One problem I have encountered again and again in my relationship with my patroness is the question of her exact identity, and the deeper I dig down into the wonderland of devotional polytheism, the clearer it becomes that the answer is tied up with the debate over just how distinct the identities of the gods actually are.
My relationship with my patroness began when I approached her under the name “Benten” – the common abbreviation found more often in the West than in Japan. However, She soon made it clear that she would rather I call her Sarasvati. Benzaiten was the transliteration of Sarasvati’s Chinese name Biancaitian, which was in turn the title given to Sarasvati in the Sutra of Golden Light by the translator Yijing.

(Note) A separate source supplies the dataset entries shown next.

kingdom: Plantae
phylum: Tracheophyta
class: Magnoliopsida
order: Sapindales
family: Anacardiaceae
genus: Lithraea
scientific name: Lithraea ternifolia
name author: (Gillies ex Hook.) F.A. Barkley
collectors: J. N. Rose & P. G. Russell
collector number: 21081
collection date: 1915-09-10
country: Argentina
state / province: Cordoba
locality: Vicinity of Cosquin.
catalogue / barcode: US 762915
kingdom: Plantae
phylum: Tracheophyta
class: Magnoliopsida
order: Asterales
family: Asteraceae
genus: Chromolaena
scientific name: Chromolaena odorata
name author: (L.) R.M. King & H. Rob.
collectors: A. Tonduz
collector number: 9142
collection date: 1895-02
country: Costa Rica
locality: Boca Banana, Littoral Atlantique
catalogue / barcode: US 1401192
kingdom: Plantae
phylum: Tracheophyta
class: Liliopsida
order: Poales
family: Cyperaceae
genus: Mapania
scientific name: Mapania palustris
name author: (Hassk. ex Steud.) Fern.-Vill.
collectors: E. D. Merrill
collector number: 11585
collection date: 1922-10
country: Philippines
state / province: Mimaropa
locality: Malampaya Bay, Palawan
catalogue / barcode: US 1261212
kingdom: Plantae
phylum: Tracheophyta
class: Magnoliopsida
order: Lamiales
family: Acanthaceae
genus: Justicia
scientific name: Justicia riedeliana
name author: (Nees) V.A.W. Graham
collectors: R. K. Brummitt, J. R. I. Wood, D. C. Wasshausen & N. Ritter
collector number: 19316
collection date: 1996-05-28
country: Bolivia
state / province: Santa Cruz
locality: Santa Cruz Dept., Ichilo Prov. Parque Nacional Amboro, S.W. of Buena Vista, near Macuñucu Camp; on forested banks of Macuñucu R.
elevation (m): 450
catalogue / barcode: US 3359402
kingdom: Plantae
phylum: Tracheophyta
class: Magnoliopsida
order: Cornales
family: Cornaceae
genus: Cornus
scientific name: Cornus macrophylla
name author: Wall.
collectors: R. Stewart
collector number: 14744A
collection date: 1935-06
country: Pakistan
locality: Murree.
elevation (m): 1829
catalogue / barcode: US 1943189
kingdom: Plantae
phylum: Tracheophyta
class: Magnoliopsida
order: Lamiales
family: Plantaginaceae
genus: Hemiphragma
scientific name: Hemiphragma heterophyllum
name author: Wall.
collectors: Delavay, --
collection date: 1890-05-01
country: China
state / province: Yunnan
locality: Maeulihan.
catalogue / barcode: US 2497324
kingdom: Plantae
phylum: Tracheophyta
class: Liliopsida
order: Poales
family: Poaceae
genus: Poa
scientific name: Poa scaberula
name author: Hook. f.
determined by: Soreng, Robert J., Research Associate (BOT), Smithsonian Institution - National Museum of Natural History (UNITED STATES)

Yet sometimes my goddess is Benzaiten-sama, and refuses to answer to Sarasvati. More importantly, the lore of each paints them quite distinctly. Benzaiten is not only a water goddess, she is a bringer of good luck and a special patroness of women. Sarasvati long ago lost her role as a water deity, and today is a patroness of learning and wisdom, who cares little for vain finery and less for domesticity and the spheres traditionally assigned to women.
So are they separate goddesses? Sometimes it seems so. Yet other times it feels so clear that they are one entity. Historically, they are related, and certainly the personalities ascribed to them are not contradictory…
The more I think, the more confused I am. That’s good, I think. If anyone tells you they have the gods and the Universe all figured out and they can prove it 100%, you should just listen to them…RUN.